DISCUSSION -
Part 1. The (student) t distribution converges to normal distribution as the degrees of freedom increase (beyond 120). Please plot a normal distribution, and a few t distributions on the same chart with 2, 5, 15, 30, 120 degrees of freedom.
myNormal <- rnorm(500,0,1)
myT <- rt(500,2)
plot(density(myNormal),xlim=c(-5,5),ylim=c(0,0.5), col="darkolivegreen4", lwd = 4)
lines(density(myT),col="purple", lwd = 2)
lines(density(rt(500,5)),col="red",lwd = 2)
lines(density(rt(500,15)),col="blue",lwd = 2)
lines(density(rt(500,30)),col="green",lwd = 2)
lines(density(rt(500,120)),col="orange",lwd = 4)
legend(-4.5,.42, legend=c("normal","df=2","df=5", "df=15","df=30","df=120"),
col=c("darkolivegreen4","purple","red","blue","green","orange"), lty=1:1, lwd=2, cex=0.8)
Part 2. Lets work with normal data below (1000 observations with mean of 108 and sd of 7.2).
set.seed(123) # Set seed for reproducibility
nVals <- 1000
mu <- 108
sigma <- 7.2
data_values <- rnorm(n = nVals, mean = mu, sd = sigma )
Plot two charts - the normally distributed data (above) and the Z score distribution of the same data.
par(mfrow=c(1,2))
hist_data <- hist(data_values,breaks = 40, col = "aquamarine", main = "Normal Distribution", xlab = "Observations", ylab = "Frequency")
x_values <- seq(min(data_values), max(data_values), length = 100)
y_values <- dnorm(x_values, mean = mean(data_values), sd = sd(data_values))
y_values <- y_values * diff(hist_data$mids[1:2]) * length(data_values)
lines(x_values, y_values, lwd=2,col="red")
ZSDist <- mu + data_values*sigma
hist_data <- hist(ZSDist, breaks = 40, col = "aquamarine", main = "Z-Score Distribution", xlab = "Observations", ylab = "Frequency")
x_values <- seq(min(ZSDist), max(ZSDist), length = 100)

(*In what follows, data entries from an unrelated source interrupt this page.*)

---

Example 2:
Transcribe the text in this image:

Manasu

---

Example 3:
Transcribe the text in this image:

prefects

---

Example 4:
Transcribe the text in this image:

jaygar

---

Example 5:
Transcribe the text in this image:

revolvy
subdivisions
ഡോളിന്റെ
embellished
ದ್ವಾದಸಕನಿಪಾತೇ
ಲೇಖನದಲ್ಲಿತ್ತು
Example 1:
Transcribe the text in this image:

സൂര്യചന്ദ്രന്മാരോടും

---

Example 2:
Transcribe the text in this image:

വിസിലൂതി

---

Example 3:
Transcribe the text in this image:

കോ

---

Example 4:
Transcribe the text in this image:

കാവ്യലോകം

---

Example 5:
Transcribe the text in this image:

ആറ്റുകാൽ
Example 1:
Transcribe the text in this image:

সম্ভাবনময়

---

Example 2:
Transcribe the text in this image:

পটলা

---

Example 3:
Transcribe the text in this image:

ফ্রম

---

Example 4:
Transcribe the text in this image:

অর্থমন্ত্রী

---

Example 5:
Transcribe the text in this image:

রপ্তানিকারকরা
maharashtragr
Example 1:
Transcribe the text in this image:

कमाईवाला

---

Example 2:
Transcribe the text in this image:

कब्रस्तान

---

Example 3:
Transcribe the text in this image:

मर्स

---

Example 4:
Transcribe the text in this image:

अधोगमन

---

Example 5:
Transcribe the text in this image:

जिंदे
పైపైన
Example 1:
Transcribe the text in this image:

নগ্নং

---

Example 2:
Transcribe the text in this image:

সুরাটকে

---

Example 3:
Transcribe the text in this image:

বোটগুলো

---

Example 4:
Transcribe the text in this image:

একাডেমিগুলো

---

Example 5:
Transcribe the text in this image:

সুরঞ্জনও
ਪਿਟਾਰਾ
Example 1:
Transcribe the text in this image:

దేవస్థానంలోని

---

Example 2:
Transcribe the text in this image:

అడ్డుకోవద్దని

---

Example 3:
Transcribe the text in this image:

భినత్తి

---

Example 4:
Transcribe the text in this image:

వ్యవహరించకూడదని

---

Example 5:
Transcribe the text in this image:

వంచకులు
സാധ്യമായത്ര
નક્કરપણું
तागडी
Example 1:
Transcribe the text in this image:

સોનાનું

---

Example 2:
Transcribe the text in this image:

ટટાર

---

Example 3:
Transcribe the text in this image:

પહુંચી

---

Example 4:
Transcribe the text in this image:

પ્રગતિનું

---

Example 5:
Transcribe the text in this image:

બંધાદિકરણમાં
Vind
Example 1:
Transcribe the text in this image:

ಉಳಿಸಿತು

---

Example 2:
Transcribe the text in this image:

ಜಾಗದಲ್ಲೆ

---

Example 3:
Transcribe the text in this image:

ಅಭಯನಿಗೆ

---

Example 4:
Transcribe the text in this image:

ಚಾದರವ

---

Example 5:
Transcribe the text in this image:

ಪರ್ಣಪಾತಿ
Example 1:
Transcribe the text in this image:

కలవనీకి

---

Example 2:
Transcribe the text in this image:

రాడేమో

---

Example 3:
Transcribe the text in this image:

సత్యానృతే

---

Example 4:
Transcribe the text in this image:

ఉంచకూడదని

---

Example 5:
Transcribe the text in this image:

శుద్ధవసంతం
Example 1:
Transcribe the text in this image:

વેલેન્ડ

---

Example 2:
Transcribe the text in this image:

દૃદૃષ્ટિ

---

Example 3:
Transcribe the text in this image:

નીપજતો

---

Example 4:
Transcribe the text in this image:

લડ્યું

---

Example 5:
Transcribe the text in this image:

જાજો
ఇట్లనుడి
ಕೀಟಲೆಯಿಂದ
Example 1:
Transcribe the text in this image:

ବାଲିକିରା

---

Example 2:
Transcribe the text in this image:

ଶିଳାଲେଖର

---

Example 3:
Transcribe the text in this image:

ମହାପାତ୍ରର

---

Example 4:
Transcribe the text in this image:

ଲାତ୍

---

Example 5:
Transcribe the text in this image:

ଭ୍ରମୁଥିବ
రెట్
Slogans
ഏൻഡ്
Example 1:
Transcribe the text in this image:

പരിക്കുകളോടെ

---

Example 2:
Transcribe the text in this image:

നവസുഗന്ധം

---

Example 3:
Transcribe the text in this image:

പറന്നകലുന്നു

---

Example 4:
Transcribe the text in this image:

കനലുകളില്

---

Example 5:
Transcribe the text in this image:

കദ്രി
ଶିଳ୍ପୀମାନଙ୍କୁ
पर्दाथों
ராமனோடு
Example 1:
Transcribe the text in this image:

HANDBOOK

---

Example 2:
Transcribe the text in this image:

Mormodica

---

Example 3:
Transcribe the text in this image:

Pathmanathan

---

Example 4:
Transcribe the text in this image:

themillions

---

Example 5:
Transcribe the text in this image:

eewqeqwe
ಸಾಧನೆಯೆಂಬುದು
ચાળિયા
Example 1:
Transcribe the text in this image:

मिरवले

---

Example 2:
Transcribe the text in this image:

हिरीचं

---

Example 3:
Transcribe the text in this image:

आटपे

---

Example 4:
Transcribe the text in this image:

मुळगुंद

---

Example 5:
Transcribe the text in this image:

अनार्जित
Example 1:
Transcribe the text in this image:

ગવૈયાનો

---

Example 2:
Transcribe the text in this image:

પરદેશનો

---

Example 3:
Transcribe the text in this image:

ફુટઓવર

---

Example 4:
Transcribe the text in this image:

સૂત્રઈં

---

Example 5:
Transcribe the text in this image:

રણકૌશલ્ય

y_values <- dnorm(x_values, mean = mean(ZSDist), sd = sd(ZSDist))
y_values <- y_values * diff(hist_data$mids[1:2]) * length(ZSDist)

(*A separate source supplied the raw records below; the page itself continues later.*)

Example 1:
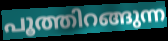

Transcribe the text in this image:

പൂത്തിറങ്ങുന്ന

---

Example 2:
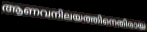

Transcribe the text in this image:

ആണവനിലയത്തിനെതിരായ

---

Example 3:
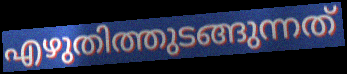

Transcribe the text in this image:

എഴുതിത്തുടങ്ങുന്നത്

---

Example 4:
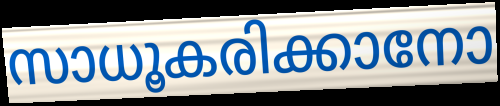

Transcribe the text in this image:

സാധൂകരിക്കാനോ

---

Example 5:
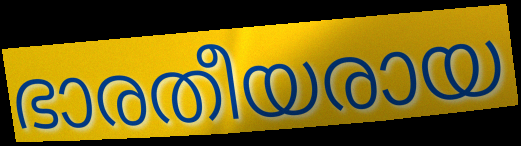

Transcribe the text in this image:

ഭാരതീയരായ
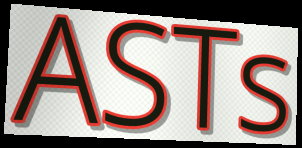
ASTs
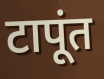
टापूंत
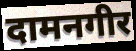
दामनगीर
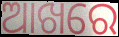
ଆଖରେ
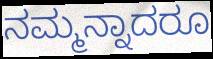
ನಮ್ಮನ್ನಾದರೂ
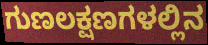
ಗುಣಲಕ್ಷಣಗಳಲ್ಲಿನ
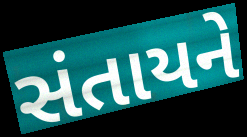
સંતાયને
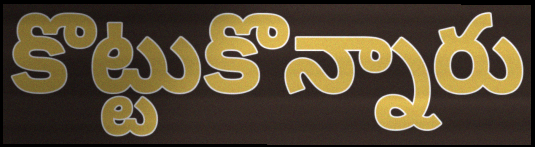
కొట్టుకొన్నారు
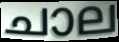
ചാല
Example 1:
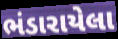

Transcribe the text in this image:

ભંડારાયેલા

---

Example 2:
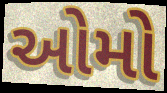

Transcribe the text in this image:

ઓમો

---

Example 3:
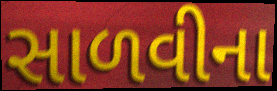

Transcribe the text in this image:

સાળવીના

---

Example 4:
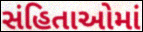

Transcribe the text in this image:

સંહિતાઓમાં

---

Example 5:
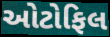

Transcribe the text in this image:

ઓટોફિલ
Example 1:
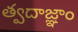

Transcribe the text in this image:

త్వదాజ్ఞాం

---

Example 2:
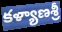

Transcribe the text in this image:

కళ్యాణశ్రీ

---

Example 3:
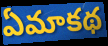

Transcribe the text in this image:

ఏమాకథ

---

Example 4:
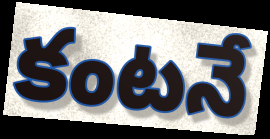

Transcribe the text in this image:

కంటనే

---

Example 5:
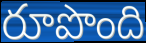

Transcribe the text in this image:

రూపొంది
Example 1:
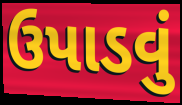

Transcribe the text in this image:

ઉપાડવું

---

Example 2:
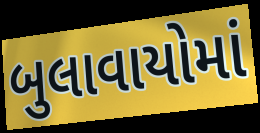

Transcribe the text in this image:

બુલાવાયોમાં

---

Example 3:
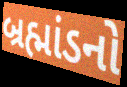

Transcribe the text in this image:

બ્રહ્માંડનો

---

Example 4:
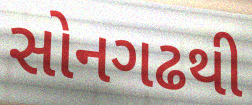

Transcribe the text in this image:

સોનગઢથી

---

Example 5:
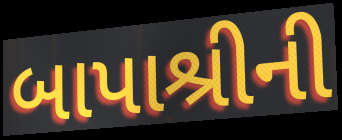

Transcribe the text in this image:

બાપાશ્રીની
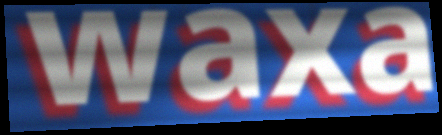
waxa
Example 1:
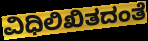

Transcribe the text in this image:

ವಿಧಿಲಿಖಿತದಂತೆ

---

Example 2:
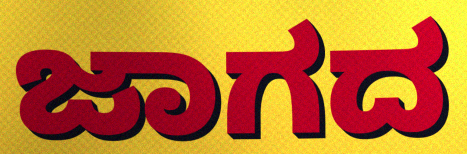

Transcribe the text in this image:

ಜಾಗದ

lines(x_values, y_values, lwd=2,col="red")
Do they have the same distributional shape ? Why or why not ?
The distributions are a similar shape because the calculation of z-scores is standardizing the data, which tends towards a standardized distribution, which is Normal, especially when the number of samples is large as stated by the Central Limit Theorem.
Part 3. In your own words, please explain what is p-value?
A p-value is the probability of observed results when a null hypthesis is true. It is used to measure significance of a sample relative to a population and a type 1 error rate in order to support or reject a hypothesis that we have believed to be true. If a p-value is less than the type 1 error rate, represented by \(\alpha\), it is said to be statistically significant enough to reject the null hypothesis (\(H_{o}\)) in favor of the alternative hypothesis (\(H_{a}\)).